Introduction: Myocardial ischaemia reperfusion injury (MIRI) determines infarct size and long-term outcomes after acute myocardial infarction (AMI). Dapagliflozin, a sodium-glucose cotransporter 2 inhibitor, alleviates MIRI in animal models. Method: We investigated the potential mechanisms underlying the cardioprotective effect of dapagliflozin against MIRI, focusing on mitochondrial injury and mitophagy.
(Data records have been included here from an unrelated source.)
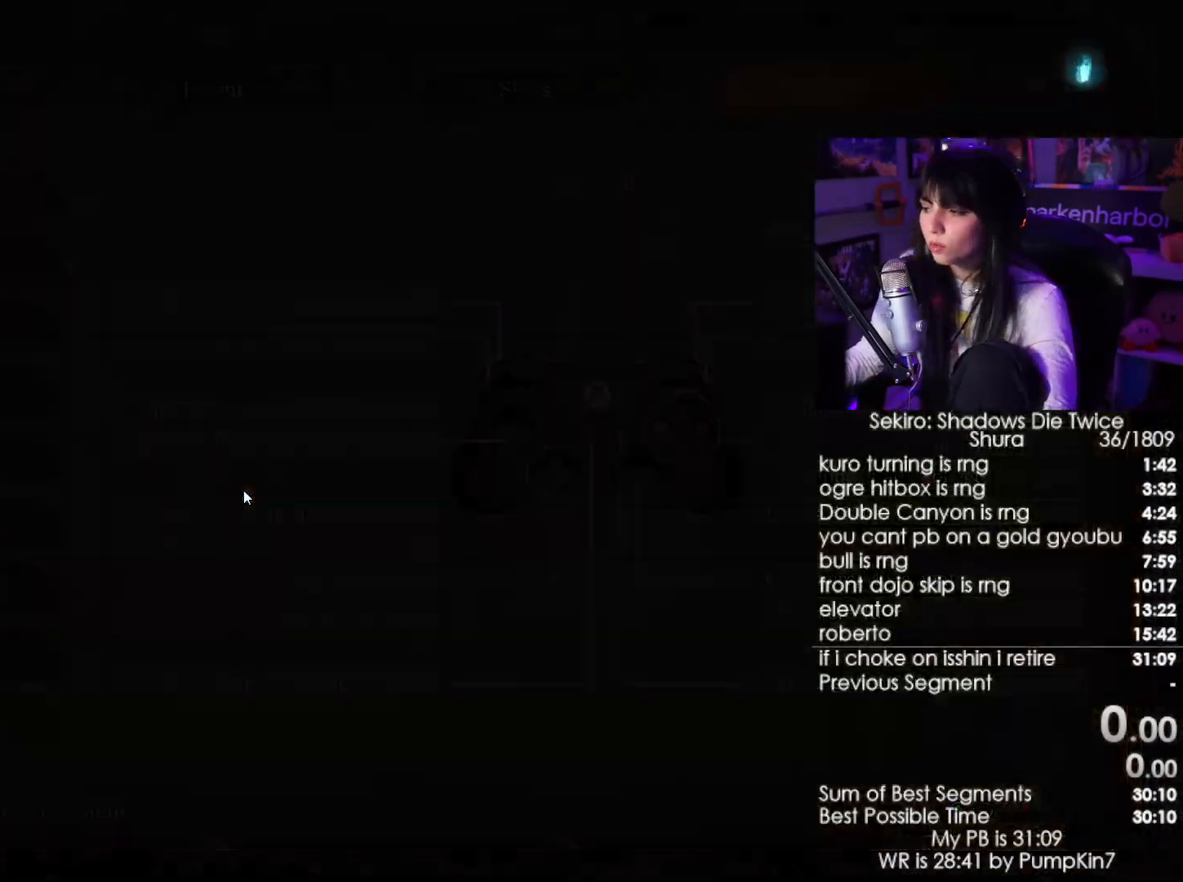
{"keys": [], "mouse": [], "events": []}
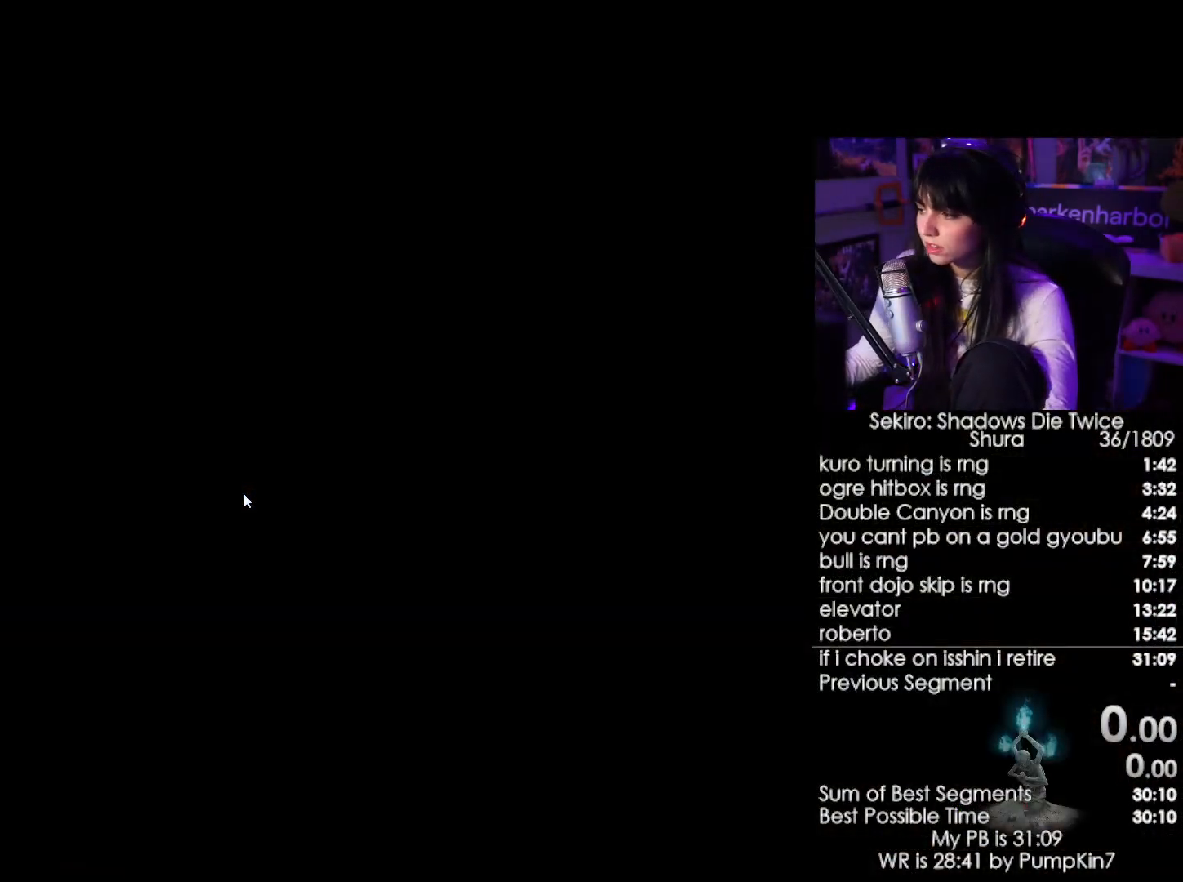
{"keys": [], "mouse": [], "events": []}
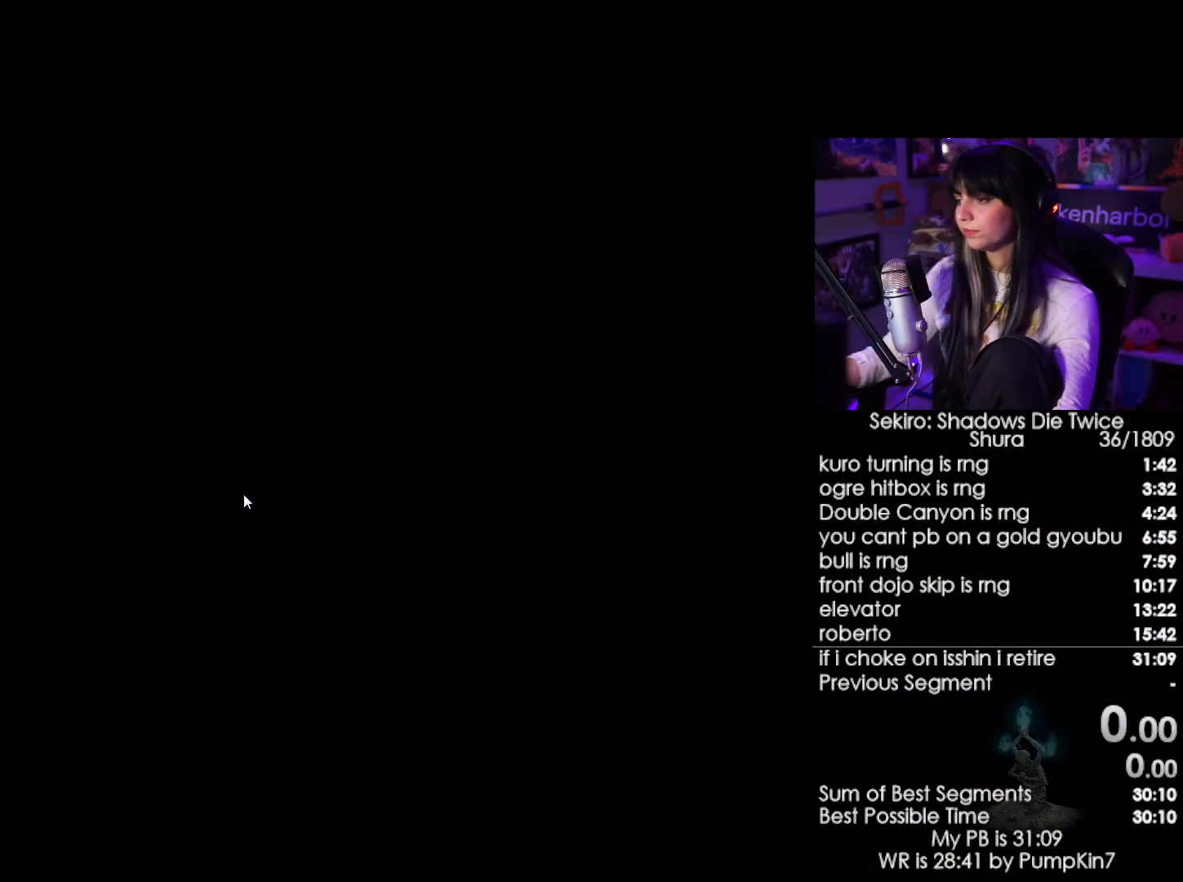
{"keys": [], "mouse": [], "events": []}
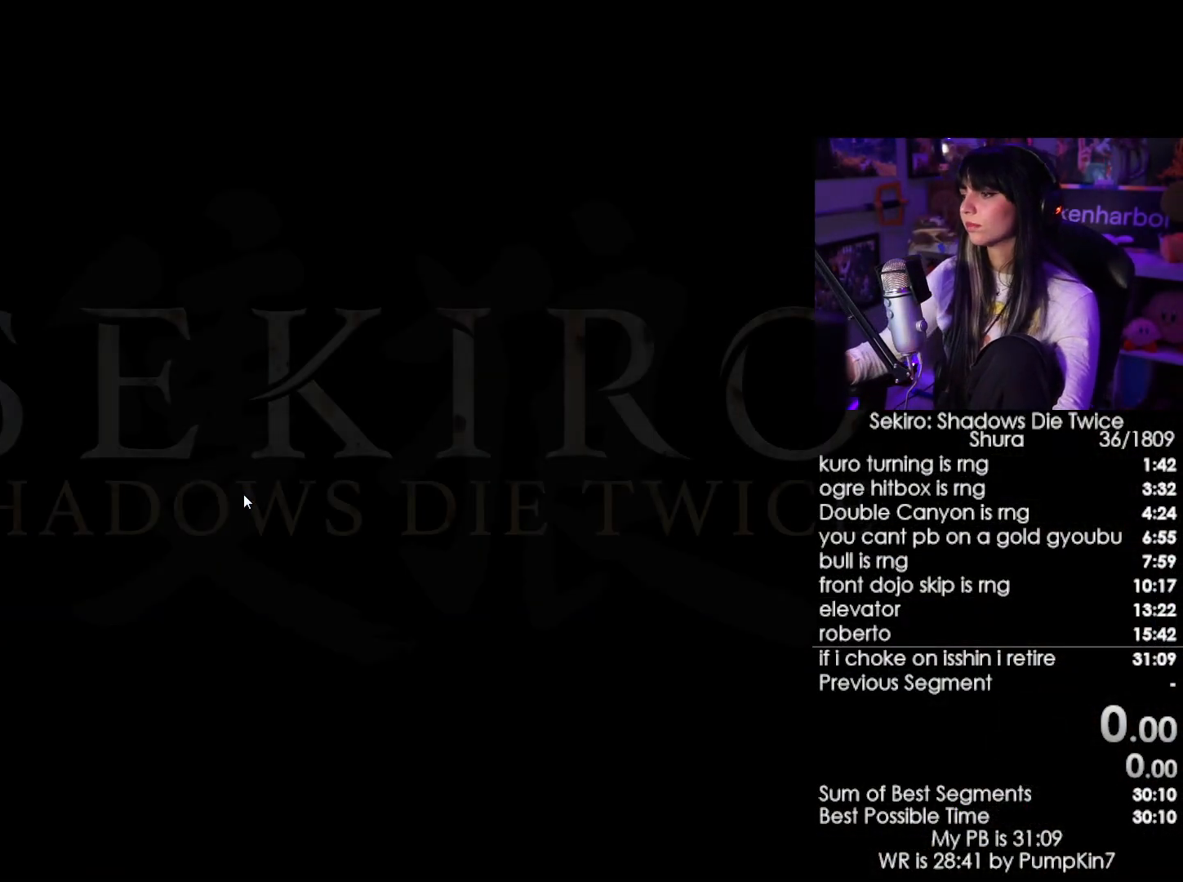
{"keys": [], "mouse": [], "events": []}
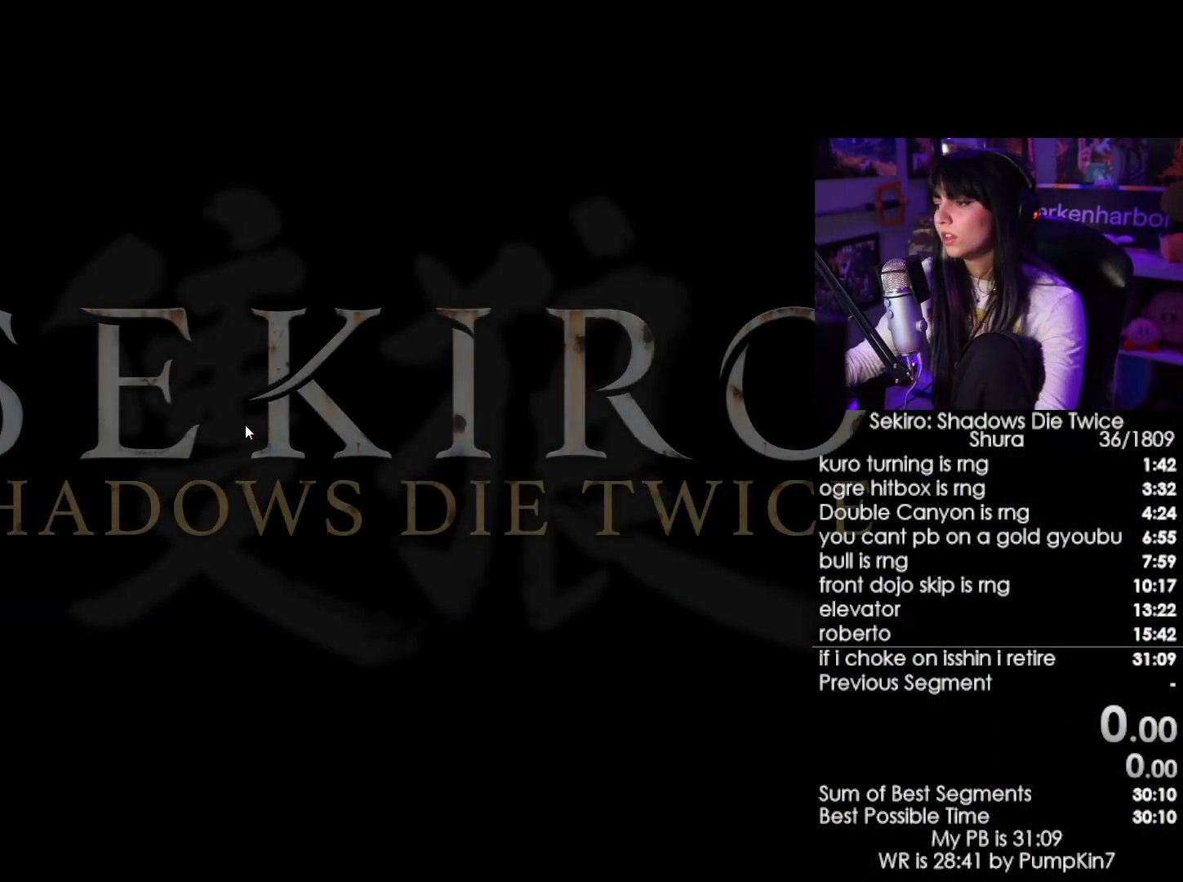
{"keys": [], "mouse": [], "events": []}
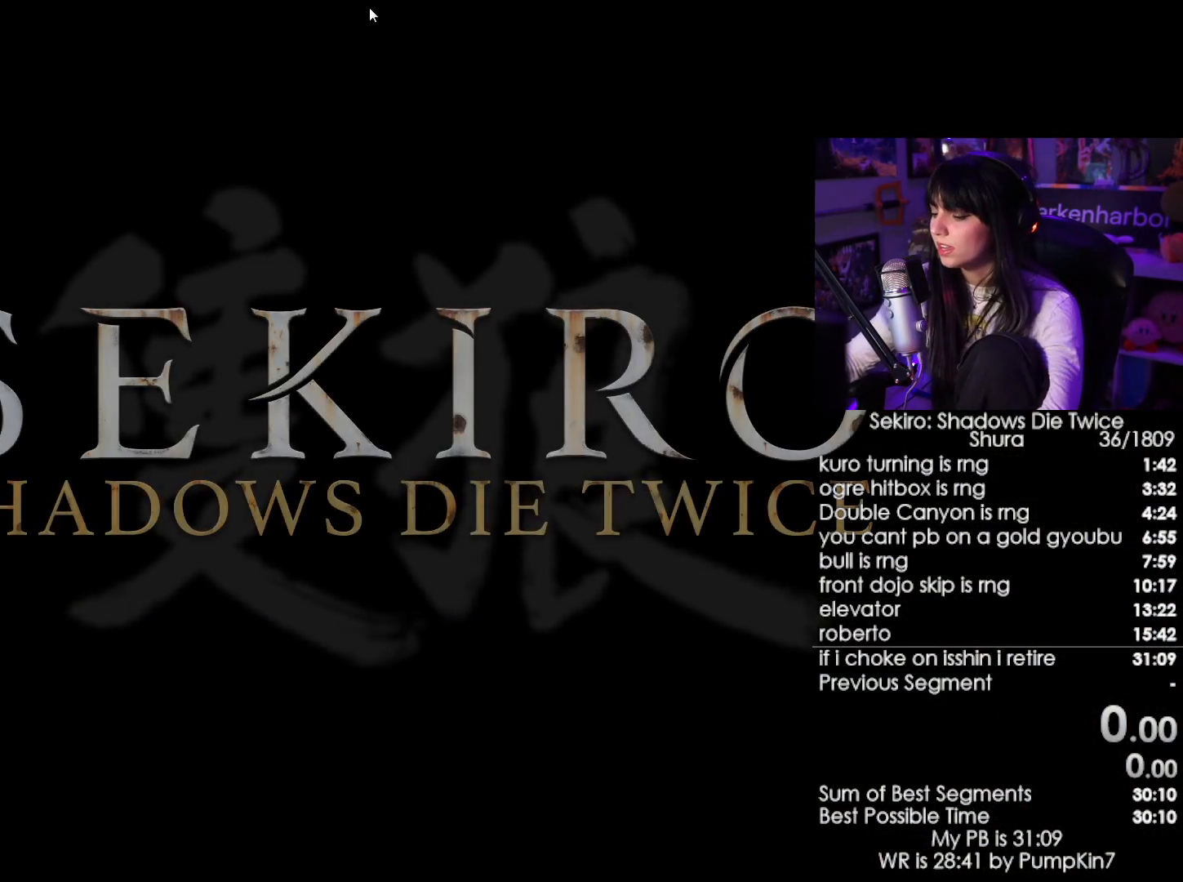
{"keys": [], "mouse": [], "events": []}
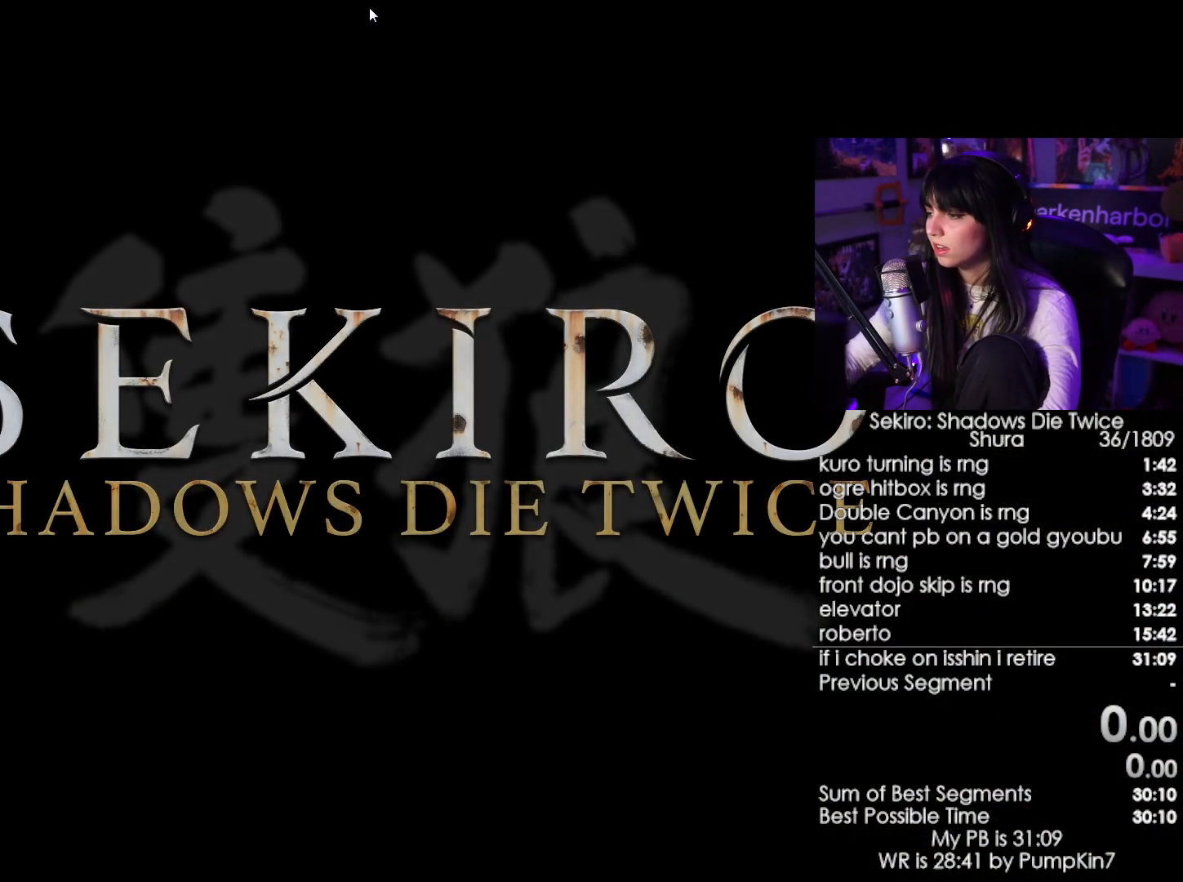
{"keys": [], "mouse": [], "events": []}
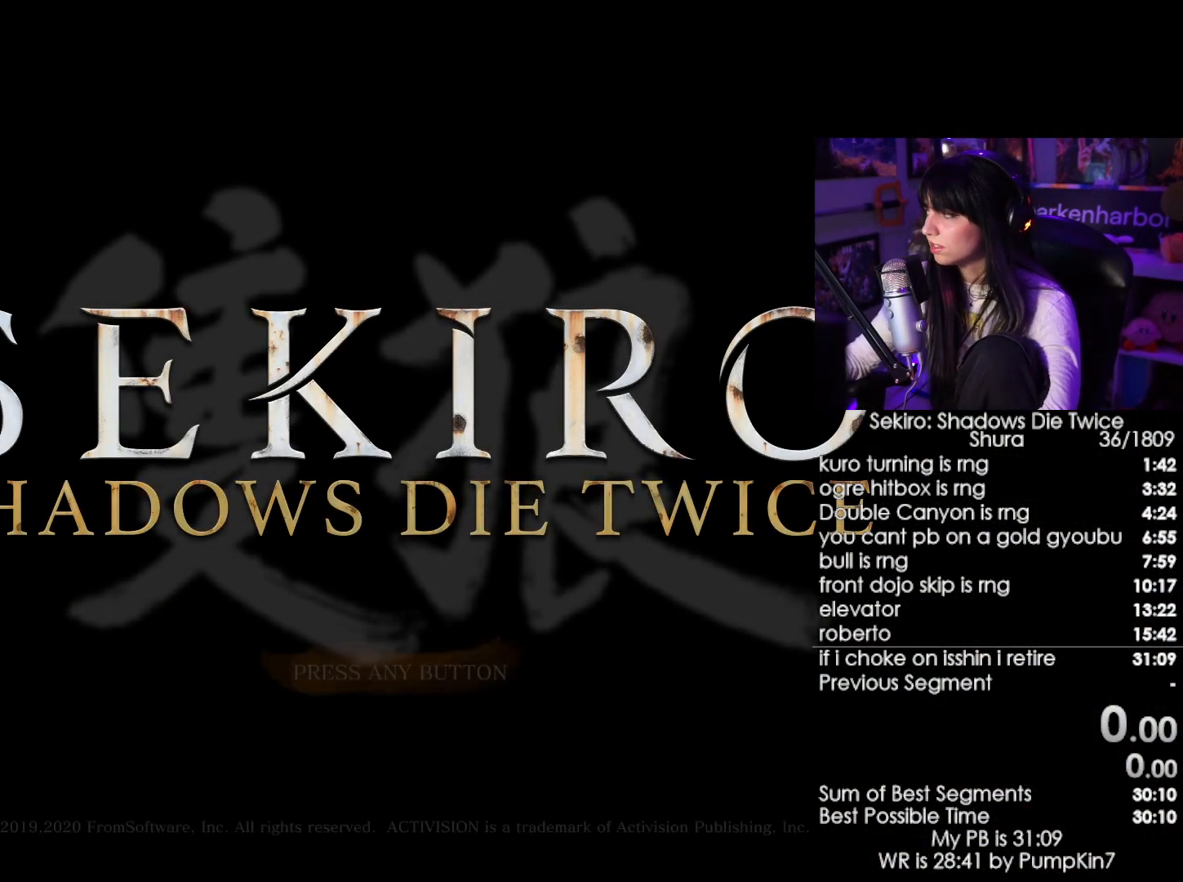
{"keys": [], "mouse": [], "events": []}
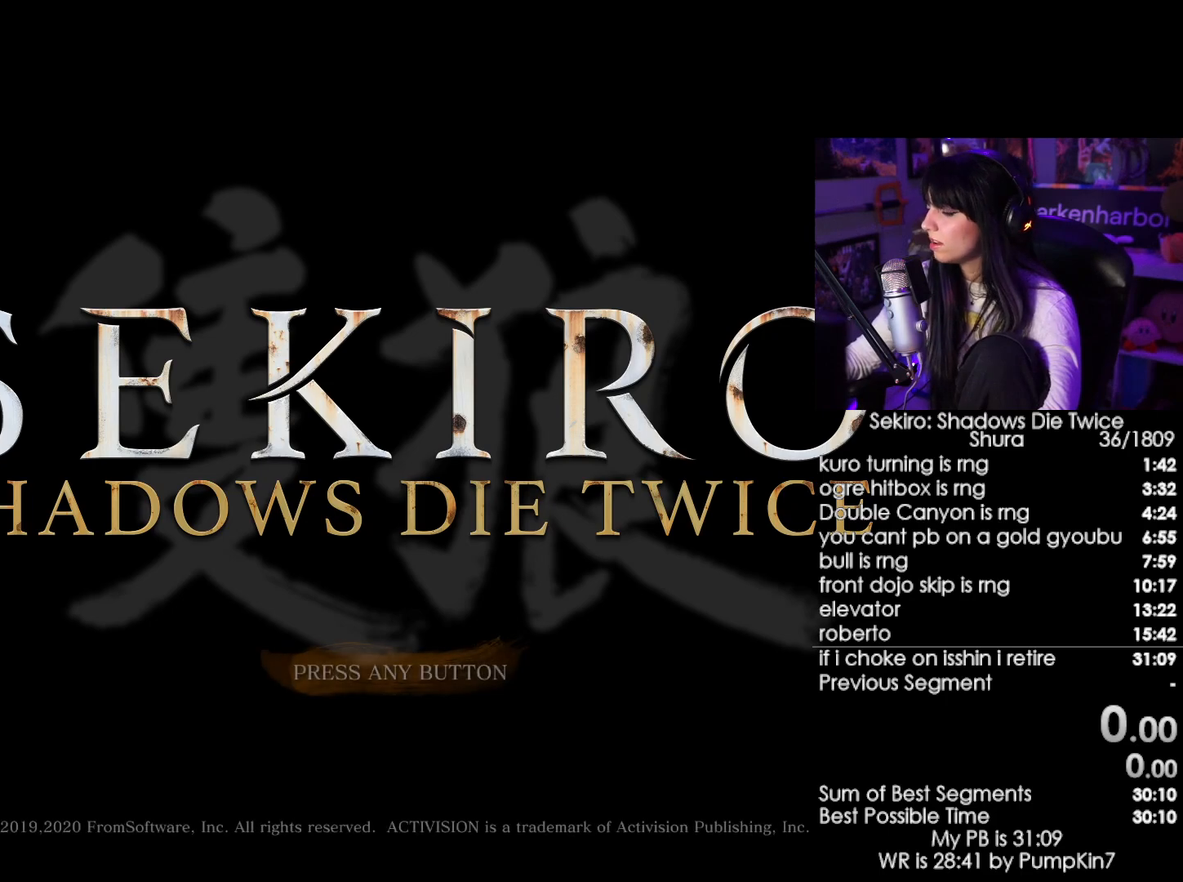
{"keys": [], "mouse": [], "events": []}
MIRI mouse and H9C2 cell models were established. Results: 2,3,5-Triphenyltetrazolium chloride (TTC) staining showed a significant alleviation of MIRI after pre-treatment of dapagliflozin compared to the model group (14.91 ± 1.76 vs. 40.47 ± 3.69%). Data from the pre-treatment dapagliflozin group showed a significant decrease in left ventricular ejection fraction (LVEF) (44.8 ± 2.7 vs. 28.5 ± 5.3%, P<0.01), left ventricular end-diastolic volume (LVEDV) (70.6 ± 9.5 vs. 93.5 ± 13.8 ul, P<0.05), and left ventricular end-systolic volume (LVESV) (39.0 ± 8.3 vs. 67.9 ± 13.7 ul, P<0.05) compared to the model group. Dapagliflozin also reduced the levels of reactive oxygen species (ROS) and fragmented mitochondrial DNA, reversed the decrease in mitochondrial membrane potential, and suppressed apoptosis. Further study showed that dapagliflozin could protect against mitochondrial injury by rapidly clearing damaged mitochondria via mitophagy in a phosphatase and tensin homologue (PTEN)-induced putative kinase 1 (PINK1)/parkindependent manner. Dapagliflozin regulated mitophagy in cardiomyocytes by suppressing the adenosine 5’monophosphate-activated protein kinase (AMPK)-PINK1/parkin signalling pathway, resulting in attenuated MIRI. Conclusion: Dapagliflozin alleviated MIRI by activating mitophagy via the AMPK-PINK1/parkin signalling pathway.